Düsseldorf. Die Mittelstands- und Wirtschaftsunion Düsseldorf (MIT Düsseldorf) appelliert an die Verantwortlichen die Entscheidung der Kommission für ein Fotoinstitutes in Essen zu überdenken.

„Mit Bedauern hat die Mittelstands- und Wirtschaftsvereinigung Düsseldorf die Entscheidung der Kommission gegen den Aufbau des „Bundesdeutschen Fotoinstitutes“ am Standort Düsseldorf zur Kenntnis genommen.

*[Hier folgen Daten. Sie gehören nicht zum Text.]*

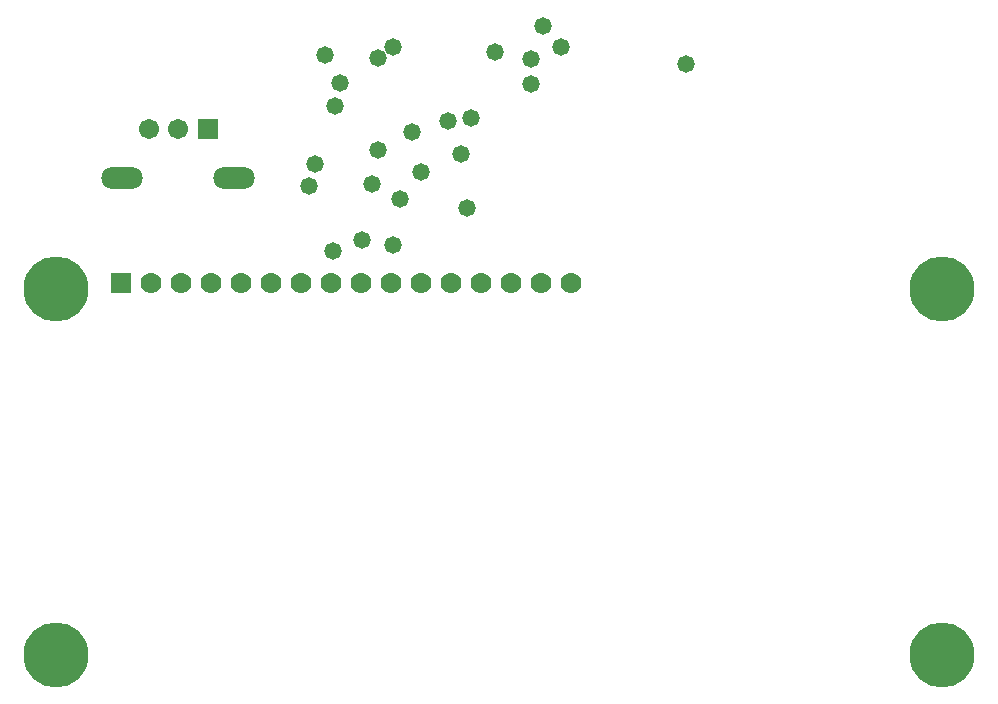
<source format=gbs>
G04*
G04 #@! TF.GenerationSoftware,Altium Limited,Altium Designer,20.2.7 (254)*
G04*
G04 Layer_Color=16711935*
%FSLAX44Y44*%
%MOMM*%
G71*
G04*
G04 #@! TF.SameCoordinates,1E3B47B3-C475-4593-AA8A-A76477CD3576*
G04*
G04*
G04 #@! TF.FilePolarity,Negative*
G04*
G01*
G75*
%ADD46C,5.5032*%
%ADD47C,1.7782*%
%ADD48R,1.7782X1.7782*%
%ADD49C,1.7112*%
%ADD50R,1.7112X1.7112*%
%ADD51O,3.5032X1.8532*%
%ADD52C,1.4732*%
D46*
X1653850Y500340D02*
D03*
X903850D02*
D03*
X1653850Y810340D02*
D03*
X903850D02*
D03*
D47*
X1339850Y815340D02*
D03*
X1314450D02*
D03*
X1289050D02*
D03*
X1263650D02*
D03*
X1238250D02*
D03*
X1212850D02*
D03*
X1187450D02*
D03*
X1162050D02*
D03*
X1136650D02*
D03*
X1111250D02*
D03*
X1085850D02*
D03*
X1060450D02*
D03*
X1035050D02*
D03*
X1009650D02*
D03*
X984250D02*
D03*
D48*
X958850D02*
D03*
D49*
X982110Y945060D02*
D03*
X1007110D02*
D03*
D50*
X1032110D02*
D03*
D51*
X1054610Y904060D02*
D03*
X959610D02*
D03*
D52*
X1331468Y1014984D02*
D03*
X1131316Y1008126D02*
D03*
X1176274Y927354D02*
D03*
X1138174Y842264D02*
D03*
X1251966Y878840D02*
D03*
X1162558Y851154D02*
D03*
X1195088Y886206D02*
D03*
X1123188Y915670D02*
D03*
X1212351Y909311D02*
D03*
X1144016Y983996D02*
D03*
X1139698Y964692D02*
D03*
X1171194Y898652D02*
D03*
X1204817Y943102D02*
D03*
X1246400Y924074D02*
D03*
X1305814Y983488D02*
D03*
X1235202Y952246D02*
D03*
X1315974Y1033018D02*
D03*
X1118108Y897128D02*
D03*
X1188720Y847344D02*
D03*
X1176274Y1005586D02*
D03*
X1275588Y1010666D02*
D03*
X1436624Y1000760D02*
D03*
X1188720Y1015238D02*
D03*
X1255268Y954532D02*
D03*
X1305814Y1005078D02*
D03*
M02*

</source>
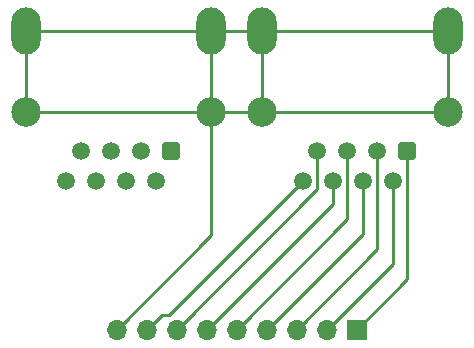
<source format=gbl>
%TF.GenerationSoftware,KiCad,Pcbnew,(6.0.7)*%
%TF.CreationDate,2022-08-03T23:31:13+02:00*%
%TF.ProjectId,rj45-pinheader-breakout,726a3435-2d70-4696-9e68-65616465722d,rev?*%
%TF.SameCoordinates,Original*%
%TF.FileFunction,Copper,L2,Bot*%
%TF.FilePolarity,Positive*%
%FSLAX46Y46*%
G04 Gerber Fmt 4.6, Leading zero omitted, Abs format (unit mm)*
G04 Created by KiCad (PCBNEW (6.0.7)) date 2022-08-03 23:31:13*
%MOMM*%
%LPD*%
G01*
G04 APERTURE LIST*
G04 Aperture macros list*
%AMRoundRect*
0 Rectangle with rounded corners*
0 $1 Rounding radius*
0 $2 $3 $4 $5 $6 $7 $8 $9 X,Y pos of 4 corners*
0 Add a 4 corners polygon primitive as box body*
4,1,4,$2,$3,$4,$5,$6,$7,$8,$9,$2,$3,0*
0 Add four circle primitives for the rounded corners*
1,1,$1+$1,$2,$3*
1,1,$1+$1,$4,$5*
1,1,$1+$1,$6,$7*
1,1,$1+$1,$8,$9*
0 Add four rect primitives between the rounded corners*
20,1,$1+$1,$2,$3,$4,$5,0*
20,1,$1+$1,$4,$5,$6,$7,0*
20,1,$1+$1,$6,$7,$8,$9,0*
20,1,$1+$1,$8,$9,$2,$3,0*%
G04 Aperture macros list end*
%TA.AperFunction,ComponentPad*%
%ADD10R,1.700000X1.700000*%
%TD*%
%TA.AperFunction,ComponentPad*%
%ADD11O,1.700000X1.700000*%
%TD*%
%TA.AperFunction,ComponentPad*%
%ADD12RoundRect,0.250500X0.499500X0.499500X-0.499500X0.499500X-0.499500X-0.499500X0.499500X-0.499500X0*%
%TD*%
%TA.AperFunction,ComponentPad*%
%ADD13C,1.500000*%
%TD*%
%TA.AperFunction,ComponentPad*%
%ADD14C,2.500000*%
%TD*%
%TA.AperFunction,ComponentPad*%
%ADD15O,2.500000X4.000000*%
%TD*%
%TA.AperFunction,Conductor*%
%ADD16C,0.250000*%
%TD*%
G04 APERTURE END LIST*
D10*
X153160000Y-97500000D03*
D11*
X150620000Y-97500000D03*
X148080000Y-97500000D03*
X145540000Y-97500000D03*
X143000000Y-97500000D03*
X140460000Y-97500000D03*
X137920000Y-97500000D03*
X135380000Y-97500000D03*
X132840000Y-97500000D03*
D12*
X137445000Y-82400000D03*
D13*
X136185000Y-84940000D03*
X134905000Y-82400000D03*
X133645000Y-84940000D03*
X132365000Y-82400000D03*
X131105000Y-84940000D03*
X129825000Y-82400000D03*
X128565000Y-84940000D03*
D14*
X140850000Y-79098000D03*
D15*
X125150000Y-72240000D03*
D14*
X125150000Y-79098000D03*
D15*
X140850000Y-72240000D03*
D12*
X157445000Y-82400000D03*
D13*
X156185000Y-84940000D03*
X154905000Y-82400000D03*
X153645000Y-84940000D03*
X152365000Y-82400000D03*
X151105000Y-84940000D03*
X149825000Y-82400000D03*
X148565000Y-84940000D03*
D15*
X145150000Y-72240000D03*
D14*
X145150000Y-79098000D03*
D15*
X160850000Y-72240000D03*
D14*
X160850000Y-79098000D03*
D16*
X125150000Y-72240000D02*
X125150000Y-79098000D01*
X140850000Y-72240000D02*
X145150000Y-72240000D01*
X125150000Y-72240000D02*
X140850000Y-72240000D01*
X125150000Y-79098000D02*
X140850000Y-79098000D01*
X160850000Y-72240000D02*
X160850000Y-79098000D01*
X145150000Y-72240000D02*
X160850000Y-72240000D01*
X145150000Y-79098000D02*
X160850000Y-79098000D01*
X132840000Y-97500000D02*
X140850000Y-89490000D01*
X140850000Y-89490000D02*
X140850000Y-79098000D01*
X140850000Y-79098000D02*
X145150000Y-79098000D01*
X145150000Y-72240000D02*
X145150000Y-79098000D01*
X140850000Y-72240000D02*
X140850000Y-79098000D01*
X157445000Y-93215000D02*
X153160000Y-97500000D01*
X157445000Y-82400000D02*
X157445000Y-93215000D01*
X156185000Y-84940000D02*
X156185000Y-91935000D01*
X156185000Y-91935000D02*
X150620000Y-97500000D01*
X154905000Y-82400000D02*
X154905000Y-90675000D01*
X154905000Y-90675000D02*
X148080000Y-97500000D01*
X153645000Y-89395000D02*
X145540000Y-97500000D01*
X153645000Y-84940000D02*
X153645000Y-89395000D01*
X152365000Y-88135000D02*
X143000000Y-97500000D01*
X152365000Y-82400000D02*
X152365000Y-88135000D01*
X151105000Y-84940000D02*
X151105000Y-86855000D01*
X151105000Y-86855000D02*
X140460000Y-97500000D01*
X149825000Y-85595000D02*
X137920000Y-97500000D01*
X149825000Y-82400000D02*
X149825000Y-85595000D01*
X137255000Y-96250000D02*
X136630000Y-96250000D01*
X148565000Y-84940000D02*
X137255000Y-96250000D01*
X136630000Y-96250000D02*
X135380000Y-97500000D01*
M02*

</source>
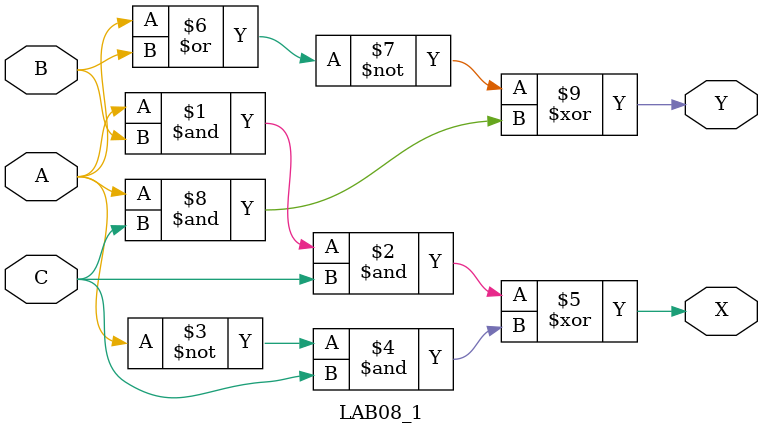
<source format=v>
module LAB08_1(A,B,C,X,Y);
input	A;
input	B;
input	C;

output X;
output Y;

assign X=(A&B&C)^(~A&C);
assign Y=(~(A|B))^(A&C);

endmodule
</source>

Die stellvertretende Vorsitzende Angela Erwin erläutert: „Selbstverständlich sind die vorgetragenen Argumente für eine Errichtung am Standort Essen nachvollziehbar, jedoch gibt es gewichtige Gründe, die Düsseldorf als geeigneter erscheinen lassen. Bereits seit 13 Jahren bemüht sich die Stadt Düsseldorf gemeinsam mit den international erfolgreichen Fotografen Andreas Gursky und Thomas Ruff um den Aufbau einen Fotoinstituts. Durch die Lehrtätigkeit des Fotografenehepaares Hilla und Bernd Becher wurde die künstlerische Fotografie als eigenständige Sparte an der Kunstakademie Düsseldorf eingeführt und so wurde der Grundstock für die museale Wahrnehmung von Fotografie gelegt.“

Stefan Golißa, Vorsitzender der MIT Düsseldorf, betont: „Wichtige Kulturinstitute wie die Kunstsammlung NRW, der Kunstpalast und das NRW-Forum in Düsseldorf präsentieren seit Jahren bedeutende Ausstellungen im Bereich der Fotografie. Mit dem Ankauf der Sammlung Kicken Ende 2018 hat sich die Stadt Düsseldorf erneut als Fotostandort profiliert. Zudem verfügt das Restaurierungszentrum der Stadt seit Jahren über eine eigene Fotorestauratorenstelle. Veranstaltungen wie die Photo + belegen das Engagement der Stadt für die Fotokunst.“

Olaf Lehne, stv. Vorsitzender der MIT Düsseldorf, erklärt: „ Nicht nachvollziehbar ist die Entscheidung der Kommission für den Standort Essen vor dem Hintergrund, dass der Haushaltsausschuss des Deutschen Bundestages bereits im November 2019 den Beschluss gefasst hat, für ein Deutsches Fotoinstitut Düsseldorf 41,5 Millionen Euro zur Verfügung zu stellen. Auch der Landtag NRW hat im Dezember 2019 beschlossen, ebenfalls Mittel in Höhe von 41,5 Millionen Euro zur Verfügung zu stellen. Der Rat der Stadt Düsseldorf hat zudem die Bereitschaft erklärt, für die Errichtung des Deutschen Fotoinstitutes in Düsseldorf ein erschlossenes Grundstück kostenfrei zur Verfügung zu stellen. Mit dem Ehrenhof ist ein historisch bedeutsamer und an weitere bedeutende Kulturinstitutionen angebundener geeigneter Ort gefunden worden.“

Da die endgültige Entscheidung bezüglich des Standortes eines „Bundesdeutschen Fotoinstitutes“ bei den Parlamenten in Bund und Land liegt, möchte die MIT Düsseldorf an Frau Staatsministerin Prof. Monika Grütters und Frau Ministerin Isabel PfeifferPoensgen appellieren, die Entscheidung der Kommission zu überdenken und eine für alle Seiten harmonische, regionale Lösung zu finden.